By NIyi JACOBS
The Revenue Mobilisation Allocation and Fiscal Commission (RMAFC) is at the center of controversy after its 2025 budget jumped to ₦105.14 billion — 32 times larger than its 2024 allocation of ₦3.27 billion.
Waziri Adio, founder of Agora Policy and former executive secretary of the Nigeria Extractive Industries Transparency Initiative (NEITI), described the increase as “unprecedented” and “troubling,” warning that it undermines fiscal discipline.
Writing on of the dailies on Sunday, Adio revealed that the commission’s budget was initially pegged at ₦5.6 billion but was later revised upward to ₦105.14 billion. He broke down the increases: personnel costs rose from ₦3.6 billion to ₦20.6 billion (472%), overheads from ₦1.1 billion to ₦8.9 billion (709%), and capital expenditure from ₦916 million to ₦71.5 billion (7,705%).
“The legislators, who in theory are there to provide necessary checks, went along with the cruise,” Adio wrote. “This shows that relying on supervisory institutions for restraint is an unrealistic expectation.”
For context, Adio noted that RMAFC’s total budget in the past five years combined (2020–2024) was ₦13.37 billion.
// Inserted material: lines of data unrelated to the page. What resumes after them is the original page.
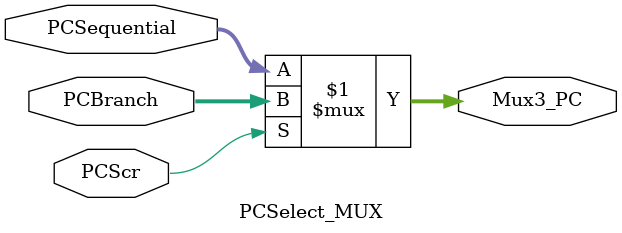
<source format=v>
module PCSelect_MUX(
    input wire PCScr,
    input wire [31:0] PCSequential,
    input wire [31:0] PCBranch,
    output wire [31:0] Mux3_PC
);

    assign Mux3_PC = PCScr ? PCBranch : PCSequential;
endmodule

</source>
The 2025 allocation alone is eight times that figure.
Adio traced the budget explosion to three key developments. First was a December 2024 decision of the National Economic Council (NEC) to allocate a share of non-oil revenue to RMAFC. Governor Charles Soludo of Anambra had briefed journalists that the allocation would be 0.05 percent of non-oil revenue, but the Federation Account Allocation Committee (FAAC) has been applying 0.5 percent — ten times higher.
Second was the signing of a new RMAFC law on April 2, 2025, which formalised the revenue allocation arrangement. Third came the National Assembly’s approval on July 22, 2025, of RMAFC’s revised ₦105.14 billion budget.
According to Adio, the entire allocation is to come from the 0.5 percent statutory transfer of non-oil revenue, with ₦37.2 billion projected between January and June and ₦67.94 billion between July and December.
RMAFC intends to spend all of it: ₦20.6 billion for personnel, ₦8.9 billion for overhead, and ₦71.5 billion for capital projects.
Adio argued that while the commission deserves predictable funding, the jump was excessive. “Even a five-fold increase would have raised concerns about absorptive capacity. Instead, RMAFC ended up with a 2025 budget that is 32 times its allocation for 2024. What an amazing grace!”
He concluded that the commission has succumbed to “the feverish urge to splurge,” aided by lawmakers who failed to apply necessary restraint.